Der Frühling macht dem hartnäckigen Winter leider rasch wieder Platz und die Tage darauf sind wieder grau und nass. Die Nächte klar und frostig kalt. Trotzdem geniessen wir fast 14 Tage im Busch ohne Luxus oder Verbindung zur Aussenwelt.

Am Donnerstag 24. Mai parken wir kurz nach Mittag bei der Stellako Lodge in der Nähe von Fraser Lake. Hier leben Trudi und Erwin, die Elter unserer Freundin Corinne. Wir werden herzlich empfangen und uns scheint, als wäre heute eher der 24. Dezember, es fühlt sich an wie Weihnachten: Es gibt frisch gebackene Züpfe, wir werden von Erwin bekocht, stossen mit Rotwein an und nach zwei Wochen geniessen wir die erste warme Dusche.

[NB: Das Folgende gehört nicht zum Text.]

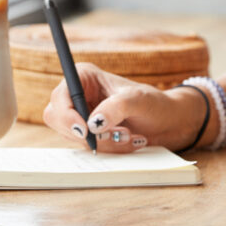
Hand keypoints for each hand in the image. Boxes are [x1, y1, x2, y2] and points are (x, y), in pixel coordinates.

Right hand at [42, 62, 207, 152]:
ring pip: (73, 137)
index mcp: (84, 76)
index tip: (85, 130)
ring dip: (102, 142)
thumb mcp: (138, 100)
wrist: (167, 122)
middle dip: (86, 132)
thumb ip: (116, 108)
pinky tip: (128, 141)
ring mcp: (80, 115)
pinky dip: (107, 149)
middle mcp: (77, 94)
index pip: (60, 96)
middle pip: (58, 119)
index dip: (66, 114)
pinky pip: (86, 147)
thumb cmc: (154, 103)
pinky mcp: (87, 133)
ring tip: (129, 136)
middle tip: (115, 135)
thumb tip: (93, 123)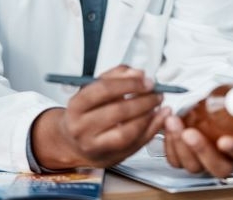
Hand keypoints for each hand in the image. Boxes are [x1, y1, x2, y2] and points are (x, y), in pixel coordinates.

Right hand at [31, 65, 169, 168]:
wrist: (74, 143)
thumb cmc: (87, 112)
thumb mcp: (94, 89)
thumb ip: (116, 76)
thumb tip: (138, 74)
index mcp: (76, 106)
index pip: (104, 90)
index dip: (129, 83)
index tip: (146, 80)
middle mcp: (81, 127)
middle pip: (118, 111)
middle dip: (143, 100)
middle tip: (156, 93)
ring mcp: (94, 146)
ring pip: (127, 132)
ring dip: (148, 117)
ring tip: (157, 106)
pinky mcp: (109, 158)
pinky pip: (135, 144)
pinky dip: (151, 130)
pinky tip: (157, 119)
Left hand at [163, 114, 232, 177]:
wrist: (211, 114)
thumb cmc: (224, 110)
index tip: (224, 141)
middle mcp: (224, 160)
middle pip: (216, 167)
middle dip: (201, 149)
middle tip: (189, 133)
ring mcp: (204, 163)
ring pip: (193, 165)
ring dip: (179, 144)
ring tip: (173, 122)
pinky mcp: (185, 161)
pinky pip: (176, 161)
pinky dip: (169, 144)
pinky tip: (167, 126)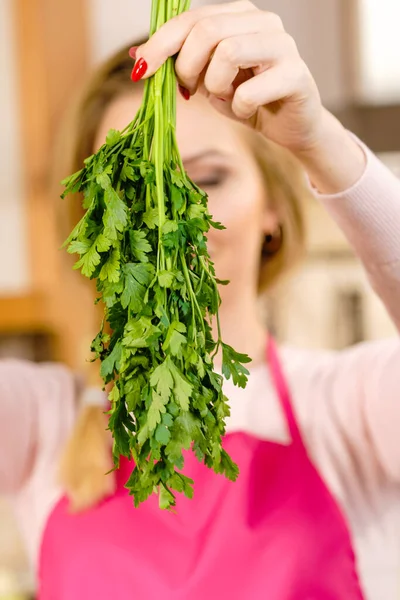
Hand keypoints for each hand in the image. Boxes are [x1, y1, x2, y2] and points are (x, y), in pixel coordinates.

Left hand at [135, 1, 365, 192]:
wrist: (292, 126)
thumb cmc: (249, 101)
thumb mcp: (208, 81)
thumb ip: (180, 65)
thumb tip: (137, 58)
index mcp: (239, 15)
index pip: (191, 19)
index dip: (160, 44)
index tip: (141, 70)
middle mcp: (263, 21)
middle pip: (206, 30)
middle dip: (186, 66)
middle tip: (190, 90)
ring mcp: (283, 45)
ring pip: (227, 52)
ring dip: (214, 85)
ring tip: (225, 97)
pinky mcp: (296, 75)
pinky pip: (248, 91)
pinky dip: (239, 108)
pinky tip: (248, 111)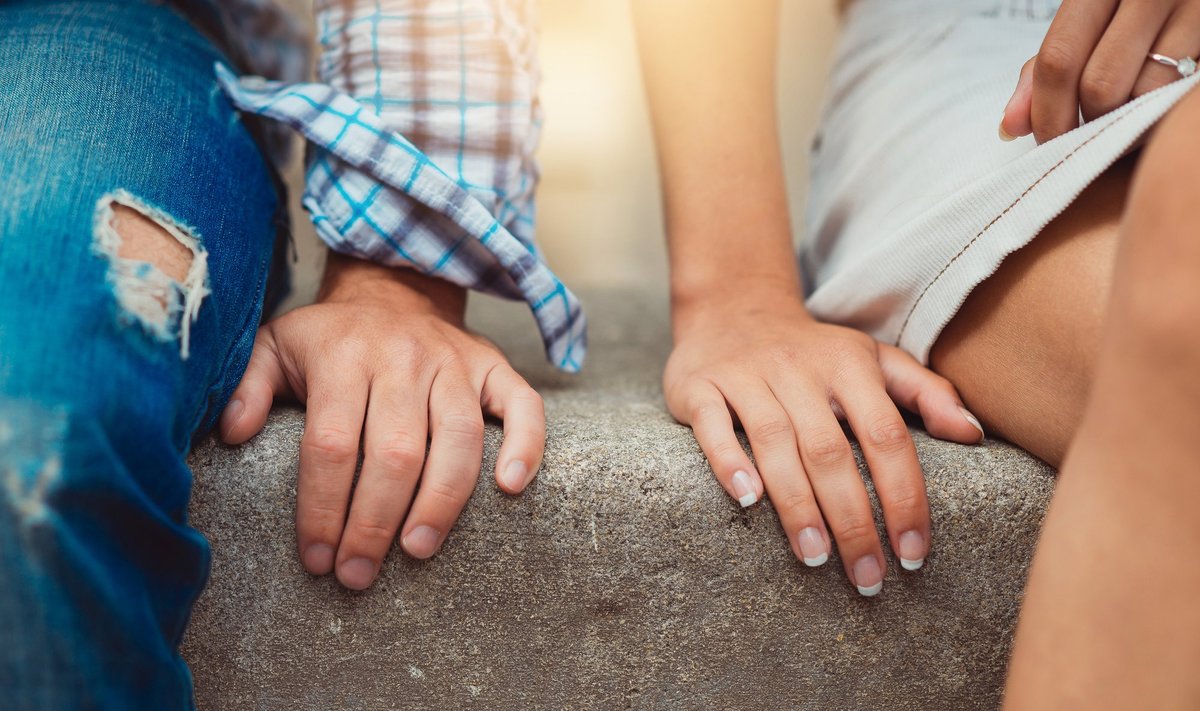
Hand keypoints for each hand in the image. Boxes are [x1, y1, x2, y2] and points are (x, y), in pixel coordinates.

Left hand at [218, 253, 544, 589]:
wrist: (395, 286)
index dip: (322, 507)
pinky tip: (509, 489)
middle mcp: (403, 357)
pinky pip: (522, 405)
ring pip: (457, 438)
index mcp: (344, 355)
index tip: (317, 558)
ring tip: (417, 551)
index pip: (332, 443)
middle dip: (374, 522)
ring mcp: (454, 362)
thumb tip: (231, 433)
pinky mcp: (493, 366)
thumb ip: (247, 386)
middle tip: (359, 575)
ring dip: (440, 502)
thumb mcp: (275, 345)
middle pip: (394, 451)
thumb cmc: (332, 337)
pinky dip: (525, 445)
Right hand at [664, 288, 983, 595]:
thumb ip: (926, 393)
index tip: (912, 553)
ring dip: (797, 505)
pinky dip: (729, 463)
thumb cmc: (814, 352)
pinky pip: (712, 426)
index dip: (904, 496)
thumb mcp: (873, 359)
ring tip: (816, 557)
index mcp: (849, 365)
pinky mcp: (700, 386)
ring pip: (774, 443)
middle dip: (853, 520)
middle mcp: (799, 368)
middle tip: (867, 577)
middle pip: (831, 450)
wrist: (732, 309)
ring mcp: (746, 375)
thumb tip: (973, 435)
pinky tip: (747, 501)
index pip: (886, 436)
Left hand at [1001, 0, 1199, 143]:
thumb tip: (1010, 126)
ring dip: (1126, 122)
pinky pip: (1177, 95)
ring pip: (1144, 95)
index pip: (1058, 59)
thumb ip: (1049, 69)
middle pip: (1099, 85)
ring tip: (1125, 114)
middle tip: (1087, 136)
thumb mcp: (1088, 26)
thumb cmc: (1134, 14)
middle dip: (1087, 124)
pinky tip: (1152, 107)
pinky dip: (1157, 112)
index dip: (1046, 113)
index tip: (1047, 144)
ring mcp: (1193, 10)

4 Gedanken zu „Mount Michie Farm bis Fraser Lake (11.05.-24.05.12)

  1. hast du, rené, mein schallenes lachen gehört? was war wohl der grund dafür?
    „rené het chaut“ dieser kleine satz hat es ausgelöst. juhuiiiii monique endlich durftest du mal den luxus der heizung geniessen. und gäu rené „me wird haut äuter……“
    wir freuen uns auf weitere so spannende berichte. herzliche grüsse barbara und röbi

  2. Hallo Zusammen. Das tönt ja alles gut und wir lesen immer gespannt die neuesten Nachrichten von Euch. @René: das mit dem Sattel funktioniert gut und die ersten Ponto-Wettbewerbe sind absolviert. Gruss aus Wiedlisbach!

  3. Hallo Zusammen sind begeistert die Berichte zulesen
    Leider klappt es mit dem Velofahren nicht so richtig aber ich gebe mir ale mühe . Einen Lieben Gruss an beide Hausi und Brigitt

  4. Hallo zäme
    nachträglich wünschen wir dir Rene alles Liebe und Gute zum Geburtstag, Dass ihr noch viel Freude zusammen auf eurer Reise erlebt und gesund und munter wieder zurückkehrt . Geniesst es ,und noch viel viel schöne Momente.